Page extract:
--- START ---

Wednesday, August 31, 2011

Superintendent Tucker on the Radio

Worthington's new Superintendent, Dr. Thomas Tucker, participated in a discussion about the state report card on Ann Fisher's program "All Sides" on WOSU radio. Ann Fisher pressed Dr. Tucker about the difference between "Excellent" and "Excellent with Distinction".  Dr. Tucker  correctly points out that other districts in Central Ohio received the "Excellent with Distinction" rating with worse scores than Worthington but because they had more "growth", they received a higher grade.

Let's use a football analogy as we celebrate the start of the football season. Let's say that Mark Sanchez throws 30 touchdown passes for the Jets this year and receives an "A". Now let's say that Tom Brady throws 15 touchdown passes for the Patriots this year and also receives an "A" because of the low standards for getting an "A" that the NFL has. Fast forward to next season where Sanchez throws 31 passes and again gets his "A" but Brady improves to 22 passes and earns an A+ (excellent with distinction) because he "grew" more than Sanchez even though Sanchez clearly had the better stats.

You can catch Dr. Tucker's comments on the WOSU podcast starting at around the 27 minute mark.

1 comment:

  1. While looking for some info on Dr. Tucker, who has apparently been offered a position in my corner of the state, I ran into this old post and couldn't help myself....

--- END ---

Dataset excerpts:

--- START ---

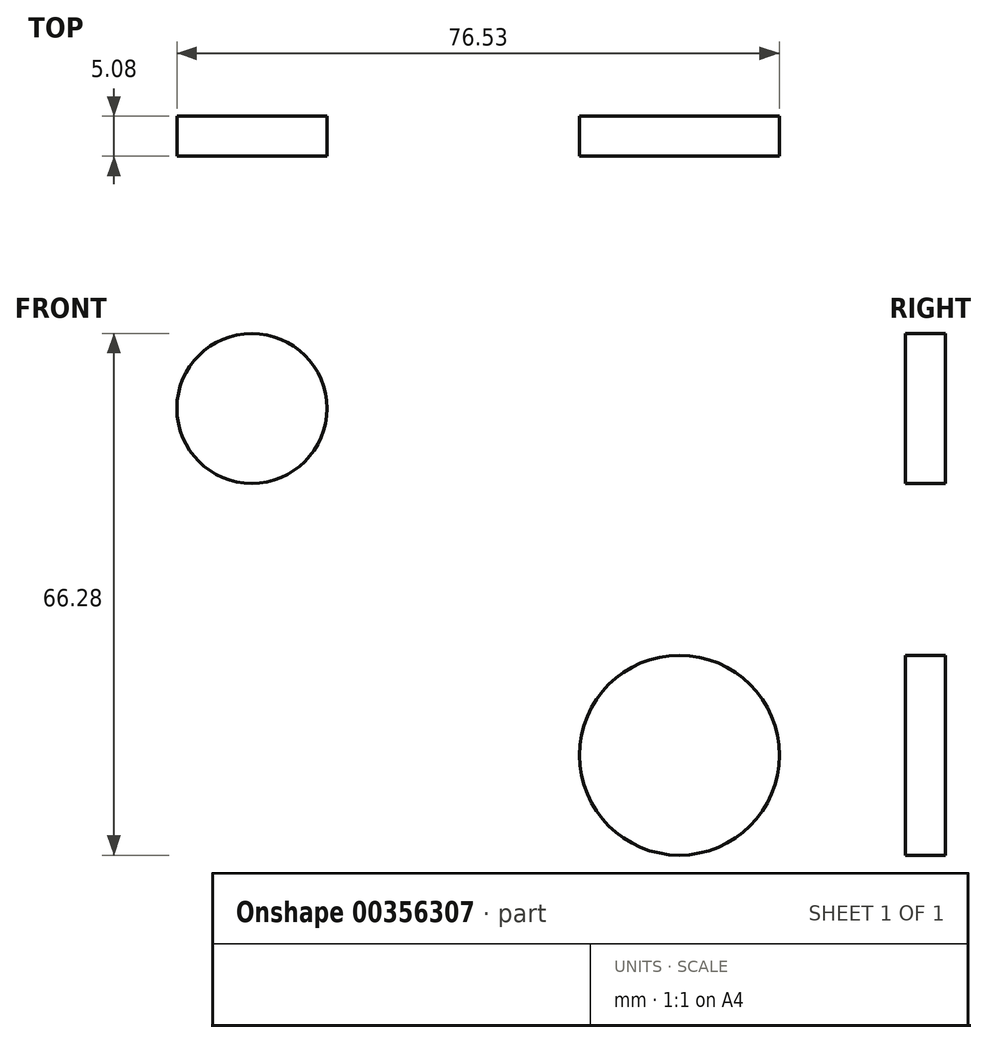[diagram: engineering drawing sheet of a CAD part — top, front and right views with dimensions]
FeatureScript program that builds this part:
annotation { "Feature Type Name" : "Feature", "Feature Type Description" : "" }
export const myFeature = defineFeature(function(context is Context, id is Id, definition is map)
    precondition{}
    {
        {
            var Q0;
            Q0=qCreatedBy(makeId("Front.planeOp"),FACE);
            var sketch = newSketch(context, id + "F0", { "sketchPlane" : qUnion([Q0])});
            skCircle(sketch, "E0", {"center": v(0, 0) * mm, "radius": 12.7 * mm});
            skSolve(sketch);
        }
        {
            var Q0;
            Q0=makeQuery(id+"F0.imprint","IMPRINT",FACE,{"disambiguationData":[TD([[makeQuery(id+"F0.imprint","IMPRINT",EDGE,{"derivedFrom":sQuery(id+"F0.wireOp",EDGE,"E0")}),1.0]])]});
            extrude(context, id + "F1", {"entities" : qUnion([Q0]), "depth" : 5.08 * mm});
        }
        {
            var Q0;
            Q0=qCreatedBy(makeId("Front.planeOp"),FACE);
            var sketch = newSketch(context, id + "F2", { "sketchPlane" : qUnion([Q0])});
            skCircle(sketch, "E1", {"center": v(-54.3, 44.05) * mm, "radius": 9.53 * mm});
            skSolve(sketch);
        }
        {
            var Q0;
            Q0=qSketchRegion(id+"F2",true);
            extrude(context, id + "F3", {"entities" : qUnion([Q0]), "depth" : 5.08 * mm});
        }
    });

--- END ---

Set tasks:
• a. Using the post about Superintendent Tucker, answer these:
(i) Which radio station carried Ann Fisher's program "All Sides"?
(ii) In the football analogy, how many touchdown passes does Brady throw in the following season?
(iii) At around what minute mark do Dr. Tucker's comments begin on the podcast?
• b. Write what comes next in the post about Superintendent Tucker, picking up after its final sentence.
This listing is separate material and is not connected to the post about Superintendent Tucker.

Expected outputs:
• a.
(i) WOSU
(ii) 22
(iii) Around the 27 minute mark

• b.
    The analogy you give is a false analogy. The school report cards (which are extremely flawed, from my experience) are supposed to evaluate the performance of the school, not the students. In your analogy you're effectively grading the student. The appropriate analogy would be the grades assigned to the coaches. The quarterback coach who improved their QB's performance from 15 to 22 might be the better coach than the one who had superior talent to work with (let's just neglect that Brady>Sanchez, ok :) ).

    Of course, that also leaves out all the other factors - for example, did the WR corps on one side get replaced with much better talent, so it really isn't the QB coach's work that made the difference?

    (and that gets to how fundamentally flawed many of the teachers' evaluation systems are. Many of the evaluations based on test scores are so unreliable that you'd be just as accurate flipping a coin to decide "teacher merit")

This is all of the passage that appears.